We acknowledge that the rationale and importance of the VLP dose was lacking in the discussion. This has now been added (line 758-762).
- The viral richness of chemostat viromes was significantly lower than that of native feces. The authors should discuss how this may impact microbiome and virome outcomes.
We have included this point in the new section about VLP dose in the discussion. Please see lines 758-762.
- The immune response was assessed through THP-1 cells and a limited piglet cytokine panel. These may not fully represent the intestinal epithelial or mucosal immune responses. Thus, authors should acknowledge these limitations in the discussion section.
Thank you for the comment. The limitation of using THP-1 cells as an in vitro model is already acknowledged in the results section (line 545): “Since fecal-derived eukaryotic viruses mainly infect intestinal cells, an
in vivo stimulation may reveal a different response pattern. ”
The limited panel of porcine cytokines was not intended as a comprehensive assessment of the mucosal immune response, but rather as supportive data for NEC-associated inflammation, as we have previously demonstrated (reference 37: https://doi.org/10.1016/j.yexmp.2024.104936).

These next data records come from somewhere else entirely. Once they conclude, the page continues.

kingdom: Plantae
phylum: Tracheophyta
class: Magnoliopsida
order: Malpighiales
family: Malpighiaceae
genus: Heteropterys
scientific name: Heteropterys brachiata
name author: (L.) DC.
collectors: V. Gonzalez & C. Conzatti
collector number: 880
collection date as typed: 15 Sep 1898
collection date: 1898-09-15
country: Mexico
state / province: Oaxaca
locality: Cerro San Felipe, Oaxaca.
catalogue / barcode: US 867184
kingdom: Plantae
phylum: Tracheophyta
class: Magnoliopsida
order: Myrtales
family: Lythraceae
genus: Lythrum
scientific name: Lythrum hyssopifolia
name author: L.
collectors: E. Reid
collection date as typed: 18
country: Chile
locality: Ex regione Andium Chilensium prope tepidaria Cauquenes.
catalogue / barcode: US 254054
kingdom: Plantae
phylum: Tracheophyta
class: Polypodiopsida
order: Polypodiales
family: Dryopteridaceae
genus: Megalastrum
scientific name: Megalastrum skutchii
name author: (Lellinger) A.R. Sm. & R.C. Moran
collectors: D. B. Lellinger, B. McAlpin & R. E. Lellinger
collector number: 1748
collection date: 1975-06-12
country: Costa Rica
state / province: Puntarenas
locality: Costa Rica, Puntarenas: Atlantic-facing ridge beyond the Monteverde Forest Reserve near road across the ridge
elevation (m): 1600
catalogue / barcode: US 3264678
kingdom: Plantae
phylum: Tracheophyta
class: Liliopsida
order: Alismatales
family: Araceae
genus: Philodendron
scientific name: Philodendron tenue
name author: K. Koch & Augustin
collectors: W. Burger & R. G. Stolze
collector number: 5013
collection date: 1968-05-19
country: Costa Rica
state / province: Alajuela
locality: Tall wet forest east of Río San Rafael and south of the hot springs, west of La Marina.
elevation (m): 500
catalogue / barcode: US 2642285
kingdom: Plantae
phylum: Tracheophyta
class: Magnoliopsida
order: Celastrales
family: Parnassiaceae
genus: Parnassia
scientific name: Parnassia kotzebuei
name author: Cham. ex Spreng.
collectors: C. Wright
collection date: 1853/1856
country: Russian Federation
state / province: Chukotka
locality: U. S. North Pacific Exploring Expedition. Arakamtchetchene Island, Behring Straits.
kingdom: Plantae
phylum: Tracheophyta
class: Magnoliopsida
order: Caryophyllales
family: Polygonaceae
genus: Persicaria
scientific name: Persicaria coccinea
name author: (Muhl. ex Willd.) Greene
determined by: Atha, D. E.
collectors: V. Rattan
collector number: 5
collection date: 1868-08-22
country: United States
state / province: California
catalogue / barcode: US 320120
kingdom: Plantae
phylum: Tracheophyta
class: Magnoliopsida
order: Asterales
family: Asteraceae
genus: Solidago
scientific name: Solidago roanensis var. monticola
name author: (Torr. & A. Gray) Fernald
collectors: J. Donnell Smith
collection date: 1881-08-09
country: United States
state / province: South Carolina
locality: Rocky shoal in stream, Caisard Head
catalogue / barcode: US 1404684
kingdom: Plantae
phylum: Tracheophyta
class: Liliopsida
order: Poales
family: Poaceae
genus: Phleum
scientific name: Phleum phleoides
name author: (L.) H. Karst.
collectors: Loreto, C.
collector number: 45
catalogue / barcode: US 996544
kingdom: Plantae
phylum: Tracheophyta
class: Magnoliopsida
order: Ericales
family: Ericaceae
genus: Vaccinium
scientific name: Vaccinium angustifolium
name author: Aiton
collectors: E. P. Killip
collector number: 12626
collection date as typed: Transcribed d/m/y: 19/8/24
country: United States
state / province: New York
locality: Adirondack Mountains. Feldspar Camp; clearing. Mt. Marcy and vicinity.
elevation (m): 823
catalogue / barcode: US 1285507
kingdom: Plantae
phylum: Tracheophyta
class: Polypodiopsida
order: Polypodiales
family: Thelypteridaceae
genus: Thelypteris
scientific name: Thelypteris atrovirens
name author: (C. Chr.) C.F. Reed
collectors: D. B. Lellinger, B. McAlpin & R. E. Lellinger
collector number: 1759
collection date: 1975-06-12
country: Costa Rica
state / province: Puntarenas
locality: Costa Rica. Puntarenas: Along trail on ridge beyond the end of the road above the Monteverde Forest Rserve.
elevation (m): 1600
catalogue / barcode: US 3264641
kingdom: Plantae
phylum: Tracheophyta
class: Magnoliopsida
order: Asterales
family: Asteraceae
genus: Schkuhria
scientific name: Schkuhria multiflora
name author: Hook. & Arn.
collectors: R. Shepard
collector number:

To obtain a comprehensive view of the immune response, a few days after diarrhoea onset, we additionally performed RNA-Seq analyses of the intestinal lymph node.
- While the manuscript is comprehensive, it is also lengthy and text-heavy. Some sections could be condensed for clarity.
The manuscript has been through multiple revisions by authors. While it is indeed lengthy, we have removed non-essential information and redundancies and now feel that the balance between data, text, figures, and supplementary information is acceptable.
- Several figures (e.g., Figs. 1-5) contain significant data but need clearer summaries in their captions.
We appreciate the suggestion and have revised the captions for Figs. 1-8 to provide clearer, more informative summaries of the data they present.